このような背景もあり、2024 年度の我が国の粗鋼生産量は8,295万トン(前年度比4.5%減)、特殊鋼の熱間圧延鋼材生産量は1,541万トン(前年度比3.3%減)となっております。(出所:経済産業省・日本鉄鋼連盟「生産統計」)
言うまでもなく特殊鋼は「最先端技術の粋」であり、「最新技術の融合体」であります。鉄鋼材料の中で独特の高い機能を有する材料であり、自動車をはじめとする輸送機器や産業機械、建設機械、工作機械等、幅広い産業分野の中核部品材料として使われております。また、家庭においてもキッチンや器具では広くステンレス鋼が使われるなど国民生活と密接な関わり合いを持つものであり、特殊鋼産業が人々の生活を支えているといっても過言ではありません。

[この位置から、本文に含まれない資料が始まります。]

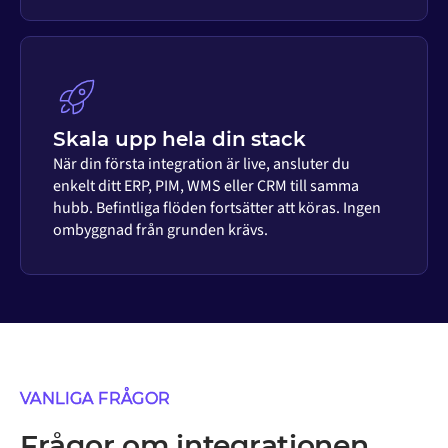
Skala upp hela din stack
När din första integration är live, ansluter du
enkelt ditt ERP, PIM, WMS eller CRM till samma
hubb. Befintliga flöden fortsätter att köras. Ingen
ombyggnad från grunden krävs.
VANLIGA FRÅGOR
Frågor om integrationen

しかしながら、特殊鋼業界は、需要面では国内市場の縮小・構造変化、供給面では、製造コストの増大、海外特殊鋼メーカーや他素材との競合激化など厳しい状況にあります。このため特殊鋼業界が更に発展を続けて行くためには、既存の製品分野の技術力・製品品質をさらに高度化することが大切でありますが、それに加え、これまで培って来た特殊鋼技術を核として、航空宇宙分野、海洋分野、エネルギー分野など今後も需要拡大が見込まれる領域に向けた研究開発、技術開発を推進することも極めて重要です。また将来の特殊鋼業界を支えるあらゆる分野での人材を確保・育成していくことも継続的に取り組んでいく必要があります。
特殊鋼業界を取り囲む厳しい社会経済環境に対処するため、製販一体の団体であるという特殊鋼倶楽部の特徴を最大限に活かしながら、メーカー会員・流通会員が連携・協力して、我が国特殊鋼産業の競争力の強化のために取り組んでいくことが必要と考えております。そのための基盤を提供すべく努力してまいりますので、関係各位のご支援・ご協力をお願い申し上げまして、私のご挨拶とさせていただきます。